- _EXERCISE TASKS_:
• 1. In the news article, who oversaw the autopsy of Kenny Mitchel?
• 2. Echo a passage from the news article word for word, beginning at the words "The Royal Anguilla" and stopping after the words "a Dominican national.".

- _PAGE EXCERPT_:
A revised autopsy report done of Kenny Mitchel, the maintenance worker on the island of Anguilla who was allegedly killed by American tourist Gavin Scott Hapgood, says he had a lethal amount of cocaine in his system at the time of his death.
Obtained by The New York Times, the revised autopsy report, which includes toxicology and is dated September 3 reads, “Acute cocaine toxicity could have been a potentially independent cause of death in the known circumstances,” quoting Dr. Stephen King, who oversaw the autopsy.
The original autopsy released in April and obtained by CNN revealed the cause of Mitchel’s death was “prone restraint and positional asphyxia,” Anguilla police spokesman Randy Dick said in a statement. There were also signs of blunt force trauma to the head, torso and abdomen, the report said.
CNN continues to press Caribbean authorities for a copy of the revised report.
Hapgood’s defense team asked for a separate analysis of the new autopsy by Maryland Chief Medical Examiner, Dr. David R. Fowler, who came up with a similar finding, “the level of cocaine present in Mr. Mitchell (sic) at the time of analysis is twice that commonly accepted to have a fatal outcome.” Fowler goes on to say, “Mr. Mitchel has an exceptionally high cocaine level well into the accepted fatal range.”
“There are some serious questions why this prosecution against Scott Hapgood is continuing in the light of this conclusive evidence,” Juliya Arbisman, Hapgood’s attorney, told CNN.
Hapgood and his family had been vacationing in Anguilla when he says Mitchel came to their room uninvited and a fight ensued. The specific circumstances surrounding Mitchel’s death are unclear.
The Royal Anguilla Police Force says Hapgood, 44, faces a charge of manslaughter in connection to the death of 27-year-old Mitchel, a Dominican national.

- _THE DATA_:
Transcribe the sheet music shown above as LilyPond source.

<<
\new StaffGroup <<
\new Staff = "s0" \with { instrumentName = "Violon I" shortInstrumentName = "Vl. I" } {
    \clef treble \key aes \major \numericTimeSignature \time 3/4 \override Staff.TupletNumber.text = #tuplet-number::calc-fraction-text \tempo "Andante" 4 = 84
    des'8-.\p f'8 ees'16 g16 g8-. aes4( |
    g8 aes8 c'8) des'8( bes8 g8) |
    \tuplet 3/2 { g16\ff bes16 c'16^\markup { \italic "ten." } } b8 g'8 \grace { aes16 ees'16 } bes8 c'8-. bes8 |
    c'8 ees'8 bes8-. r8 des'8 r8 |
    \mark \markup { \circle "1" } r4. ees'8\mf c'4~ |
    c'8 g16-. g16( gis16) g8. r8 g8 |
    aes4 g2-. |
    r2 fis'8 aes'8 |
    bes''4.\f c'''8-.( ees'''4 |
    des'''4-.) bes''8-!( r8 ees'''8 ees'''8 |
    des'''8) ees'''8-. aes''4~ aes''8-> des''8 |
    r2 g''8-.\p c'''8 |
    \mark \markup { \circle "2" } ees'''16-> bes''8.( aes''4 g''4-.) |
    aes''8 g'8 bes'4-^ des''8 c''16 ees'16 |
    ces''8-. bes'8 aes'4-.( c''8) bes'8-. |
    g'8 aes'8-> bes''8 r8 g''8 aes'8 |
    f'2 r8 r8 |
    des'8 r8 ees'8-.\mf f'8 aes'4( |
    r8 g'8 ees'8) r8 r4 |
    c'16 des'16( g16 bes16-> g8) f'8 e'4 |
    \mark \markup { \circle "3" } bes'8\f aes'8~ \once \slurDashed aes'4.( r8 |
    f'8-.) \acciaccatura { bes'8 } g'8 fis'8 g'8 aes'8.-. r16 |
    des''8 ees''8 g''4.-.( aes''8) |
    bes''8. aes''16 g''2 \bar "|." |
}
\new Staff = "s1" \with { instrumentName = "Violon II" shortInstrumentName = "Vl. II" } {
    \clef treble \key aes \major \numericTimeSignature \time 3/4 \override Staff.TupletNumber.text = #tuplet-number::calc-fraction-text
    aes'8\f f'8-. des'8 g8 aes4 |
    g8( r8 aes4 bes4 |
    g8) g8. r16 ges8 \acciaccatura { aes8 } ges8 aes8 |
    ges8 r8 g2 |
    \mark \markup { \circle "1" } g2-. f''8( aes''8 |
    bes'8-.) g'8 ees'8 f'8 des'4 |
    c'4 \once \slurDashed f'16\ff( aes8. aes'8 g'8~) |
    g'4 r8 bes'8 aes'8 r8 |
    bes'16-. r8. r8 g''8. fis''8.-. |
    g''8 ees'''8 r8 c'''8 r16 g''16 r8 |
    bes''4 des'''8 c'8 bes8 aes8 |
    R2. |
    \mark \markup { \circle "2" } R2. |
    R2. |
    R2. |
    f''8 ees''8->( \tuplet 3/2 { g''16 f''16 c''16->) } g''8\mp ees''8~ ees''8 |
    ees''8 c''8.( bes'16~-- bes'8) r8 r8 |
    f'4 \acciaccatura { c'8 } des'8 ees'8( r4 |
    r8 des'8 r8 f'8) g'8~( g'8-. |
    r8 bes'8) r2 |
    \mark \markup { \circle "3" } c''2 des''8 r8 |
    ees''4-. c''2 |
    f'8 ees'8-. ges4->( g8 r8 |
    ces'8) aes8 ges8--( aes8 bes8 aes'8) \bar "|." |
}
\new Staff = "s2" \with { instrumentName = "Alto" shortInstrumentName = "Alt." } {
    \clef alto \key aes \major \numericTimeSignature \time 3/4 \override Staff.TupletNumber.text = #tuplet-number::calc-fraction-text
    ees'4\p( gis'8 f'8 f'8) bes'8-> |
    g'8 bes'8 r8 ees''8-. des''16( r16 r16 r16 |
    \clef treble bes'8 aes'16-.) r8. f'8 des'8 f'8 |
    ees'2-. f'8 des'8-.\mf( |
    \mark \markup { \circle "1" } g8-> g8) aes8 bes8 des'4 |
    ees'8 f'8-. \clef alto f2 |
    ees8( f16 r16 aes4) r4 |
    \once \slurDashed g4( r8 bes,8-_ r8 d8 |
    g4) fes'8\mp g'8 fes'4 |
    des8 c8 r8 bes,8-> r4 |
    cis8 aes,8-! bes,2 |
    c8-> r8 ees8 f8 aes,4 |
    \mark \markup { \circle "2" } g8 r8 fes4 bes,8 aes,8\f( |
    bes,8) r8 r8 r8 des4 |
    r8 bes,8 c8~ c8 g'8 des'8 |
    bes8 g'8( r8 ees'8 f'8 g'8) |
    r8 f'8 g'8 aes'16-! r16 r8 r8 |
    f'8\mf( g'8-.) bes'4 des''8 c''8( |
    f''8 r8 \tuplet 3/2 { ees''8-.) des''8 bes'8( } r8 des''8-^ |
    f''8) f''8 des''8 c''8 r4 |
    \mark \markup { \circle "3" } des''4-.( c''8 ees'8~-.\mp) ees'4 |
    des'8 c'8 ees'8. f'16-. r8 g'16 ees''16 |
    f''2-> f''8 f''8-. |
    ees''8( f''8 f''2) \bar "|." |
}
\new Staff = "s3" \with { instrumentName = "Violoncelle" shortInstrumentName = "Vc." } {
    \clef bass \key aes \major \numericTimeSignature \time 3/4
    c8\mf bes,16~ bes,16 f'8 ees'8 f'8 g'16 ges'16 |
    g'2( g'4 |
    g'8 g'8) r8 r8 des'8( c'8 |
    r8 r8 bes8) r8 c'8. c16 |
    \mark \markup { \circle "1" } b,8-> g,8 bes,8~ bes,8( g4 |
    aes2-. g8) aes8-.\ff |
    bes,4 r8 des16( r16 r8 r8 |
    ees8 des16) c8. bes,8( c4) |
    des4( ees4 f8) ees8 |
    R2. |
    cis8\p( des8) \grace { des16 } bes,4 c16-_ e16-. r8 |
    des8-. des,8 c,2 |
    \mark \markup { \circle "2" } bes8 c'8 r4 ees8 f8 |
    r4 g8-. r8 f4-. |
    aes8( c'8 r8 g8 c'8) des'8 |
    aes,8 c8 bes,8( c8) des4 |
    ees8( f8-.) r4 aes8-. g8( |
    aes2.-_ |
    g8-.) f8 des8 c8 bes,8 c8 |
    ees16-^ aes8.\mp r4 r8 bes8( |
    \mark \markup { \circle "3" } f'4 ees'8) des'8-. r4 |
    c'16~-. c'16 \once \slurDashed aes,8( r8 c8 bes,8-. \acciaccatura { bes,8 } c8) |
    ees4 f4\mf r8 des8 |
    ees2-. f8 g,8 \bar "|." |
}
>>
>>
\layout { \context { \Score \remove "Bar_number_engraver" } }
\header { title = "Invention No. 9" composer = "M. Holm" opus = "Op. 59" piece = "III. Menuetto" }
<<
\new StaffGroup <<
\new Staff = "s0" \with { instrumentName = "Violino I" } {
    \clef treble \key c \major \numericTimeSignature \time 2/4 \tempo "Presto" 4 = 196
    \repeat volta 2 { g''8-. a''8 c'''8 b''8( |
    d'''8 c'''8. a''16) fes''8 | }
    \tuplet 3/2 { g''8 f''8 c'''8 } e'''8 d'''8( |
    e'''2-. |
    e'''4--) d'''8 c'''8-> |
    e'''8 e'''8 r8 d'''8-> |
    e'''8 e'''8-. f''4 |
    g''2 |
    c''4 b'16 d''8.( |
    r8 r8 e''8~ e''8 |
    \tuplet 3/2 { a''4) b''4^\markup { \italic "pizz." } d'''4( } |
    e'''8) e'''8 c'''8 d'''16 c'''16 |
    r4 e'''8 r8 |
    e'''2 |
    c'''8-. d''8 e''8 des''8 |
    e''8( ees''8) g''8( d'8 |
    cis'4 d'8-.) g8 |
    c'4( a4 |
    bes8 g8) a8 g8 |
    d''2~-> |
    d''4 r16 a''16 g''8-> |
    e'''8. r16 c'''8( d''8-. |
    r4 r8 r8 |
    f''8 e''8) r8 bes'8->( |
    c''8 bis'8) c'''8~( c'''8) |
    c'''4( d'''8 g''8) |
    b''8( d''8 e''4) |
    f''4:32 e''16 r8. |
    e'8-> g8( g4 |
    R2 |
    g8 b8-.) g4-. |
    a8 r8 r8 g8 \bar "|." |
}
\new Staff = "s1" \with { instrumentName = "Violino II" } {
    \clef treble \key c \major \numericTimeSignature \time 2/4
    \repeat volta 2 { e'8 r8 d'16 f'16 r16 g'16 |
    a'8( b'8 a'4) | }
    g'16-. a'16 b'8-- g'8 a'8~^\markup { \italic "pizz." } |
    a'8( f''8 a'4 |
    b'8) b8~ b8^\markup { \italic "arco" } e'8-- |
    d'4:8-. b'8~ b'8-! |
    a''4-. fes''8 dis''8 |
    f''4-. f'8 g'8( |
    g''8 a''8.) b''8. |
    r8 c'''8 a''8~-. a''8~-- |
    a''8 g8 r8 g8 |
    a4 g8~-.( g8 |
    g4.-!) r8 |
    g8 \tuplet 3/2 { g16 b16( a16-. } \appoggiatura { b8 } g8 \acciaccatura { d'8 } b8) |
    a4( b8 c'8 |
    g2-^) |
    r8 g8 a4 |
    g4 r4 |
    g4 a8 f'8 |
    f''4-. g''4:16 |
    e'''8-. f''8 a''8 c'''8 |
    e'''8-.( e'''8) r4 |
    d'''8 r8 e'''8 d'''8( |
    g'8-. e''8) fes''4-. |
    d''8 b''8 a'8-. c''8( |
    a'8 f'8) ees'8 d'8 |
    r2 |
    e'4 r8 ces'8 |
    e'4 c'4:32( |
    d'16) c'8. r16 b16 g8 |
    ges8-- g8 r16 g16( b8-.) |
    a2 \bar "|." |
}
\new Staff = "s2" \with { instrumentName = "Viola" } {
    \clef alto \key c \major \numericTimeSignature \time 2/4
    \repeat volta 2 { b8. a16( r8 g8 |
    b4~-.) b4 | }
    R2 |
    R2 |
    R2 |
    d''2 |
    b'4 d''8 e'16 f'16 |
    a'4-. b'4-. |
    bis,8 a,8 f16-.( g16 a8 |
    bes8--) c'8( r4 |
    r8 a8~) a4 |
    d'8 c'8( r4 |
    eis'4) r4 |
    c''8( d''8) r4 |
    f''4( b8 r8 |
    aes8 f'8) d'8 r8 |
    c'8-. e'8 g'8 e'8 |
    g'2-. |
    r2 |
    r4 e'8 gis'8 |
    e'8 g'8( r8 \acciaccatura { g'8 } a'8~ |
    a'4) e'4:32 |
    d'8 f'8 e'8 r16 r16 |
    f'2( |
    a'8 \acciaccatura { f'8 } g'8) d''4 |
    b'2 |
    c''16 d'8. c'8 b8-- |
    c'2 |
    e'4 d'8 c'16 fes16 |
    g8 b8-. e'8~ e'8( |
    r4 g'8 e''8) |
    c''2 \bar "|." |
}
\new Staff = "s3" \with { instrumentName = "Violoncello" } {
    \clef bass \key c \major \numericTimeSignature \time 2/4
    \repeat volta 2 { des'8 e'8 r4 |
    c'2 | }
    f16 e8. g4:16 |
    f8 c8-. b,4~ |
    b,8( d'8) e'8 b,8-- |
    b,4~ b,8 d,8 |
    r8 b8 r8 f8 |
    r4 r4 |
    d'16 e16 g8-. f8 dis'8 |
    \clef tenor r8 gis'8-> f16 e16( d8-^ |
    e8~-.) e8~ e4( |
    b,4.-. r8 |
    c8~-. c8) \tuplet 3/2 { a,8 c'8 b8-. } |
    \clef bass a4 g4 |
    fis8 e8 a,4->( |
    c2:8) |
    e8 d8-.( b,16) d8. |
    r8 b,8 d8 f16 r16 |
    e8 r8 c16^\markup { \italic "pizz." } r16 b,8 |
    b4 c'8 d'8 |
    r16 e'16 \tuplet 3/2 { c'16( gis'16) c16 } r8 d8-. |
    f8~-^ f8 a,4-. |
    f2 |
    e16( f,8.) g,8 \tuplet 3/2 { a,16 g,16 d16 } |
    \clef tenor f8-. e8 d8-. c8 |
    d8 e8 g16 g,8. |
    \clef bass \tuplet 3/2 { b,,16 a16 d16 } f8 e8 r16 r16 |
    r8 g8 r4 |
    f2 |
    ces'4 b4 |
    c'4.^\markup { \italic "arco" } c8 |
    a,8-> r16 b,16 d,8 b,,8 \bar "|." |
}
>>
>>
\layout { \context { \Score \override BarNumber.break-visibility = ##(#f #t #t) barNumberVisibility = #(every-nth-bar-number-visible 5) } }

- _NUMBERED ANSWERS_:
• 1. Dr. Stephen King

• 2.
The Royal Anguilla Police Force says Hapgood, 44, faces a charge of manslaughter in connection to the death of 27-year-old Mitchel, a Dominican national.